John Cooper: What Happens When We Die?

A fascinating read from Christian Classics Ethereal Library.

Sooner or later all of us must face up to death. Energetic adolescents ignore it, and their middle-aged parents often pursue illusions of perpetual youth. But the elderly and terminally ill know better. Nothing in life is as certain as death. And we all wonder what happens when our friends and loved ones die.

Most Christians believe that our souls are taken immediately to be with Christ until we are reunited with our bodies at his second coming (cf. Heidelberg Catechism, Q&A 58). This view of life after death has two phases—being with Christ until the resurrection, and then everlasting life in his kingdom.
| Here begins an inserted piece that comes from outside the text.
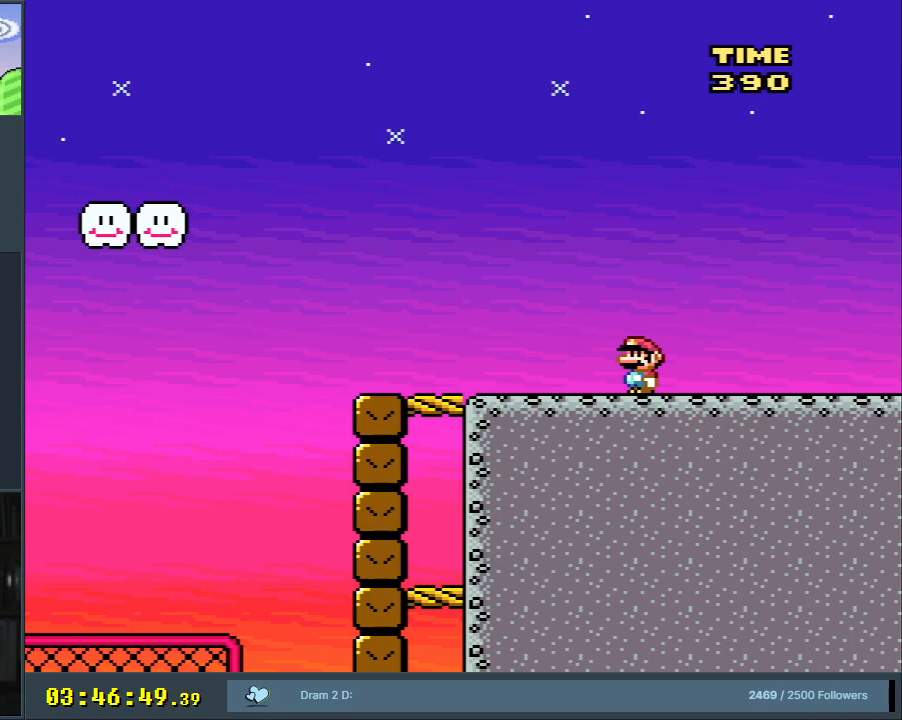
{"buttons": [], "events": []}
It also involves two modes of existing. Body and soul are unified during this life and after the resurrection. But we exist without earthly bodies between death and resurrection. Eastern Orthodox, Roman Catholic, and most Protestant churches teach this two-phase doctrine.
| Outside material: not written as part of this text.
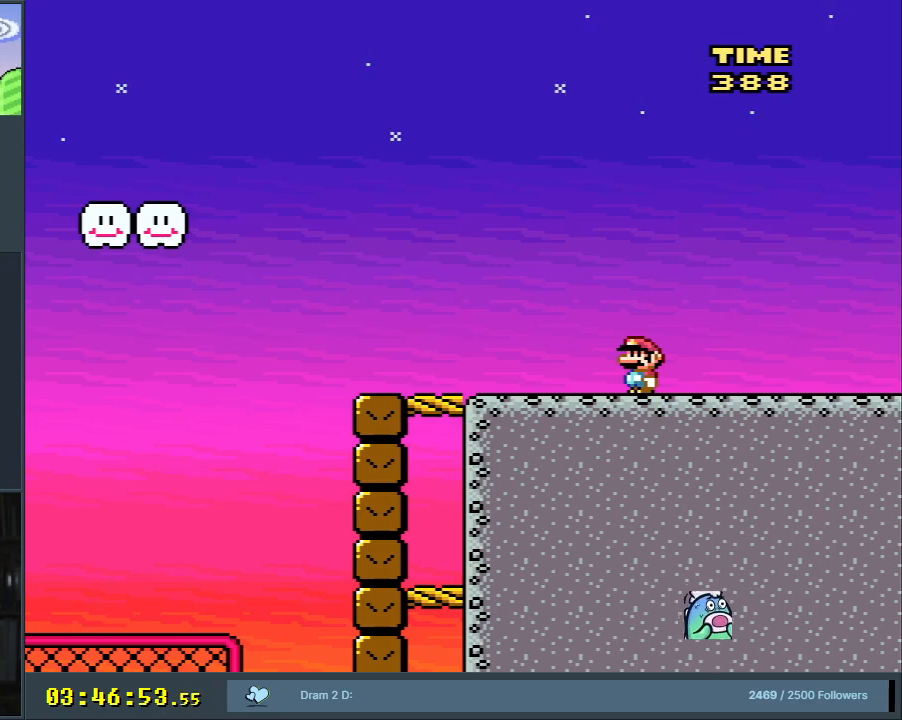
{"buttons": [], "events": []}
Check it out. What do you think?

What I wish apologists like Cooper would emphasize is this. If Jesus really is who he claimed to be (God’s Messiah) and who the NT claims him to be (God become human), is there not an inherent authority in him and the NT that no other religion or teaching can claim about this subject of life after death? After all, if Jesus is God, then why are so many reticent in accepting his claims and what the NT has to say about life and death? I don’t get it.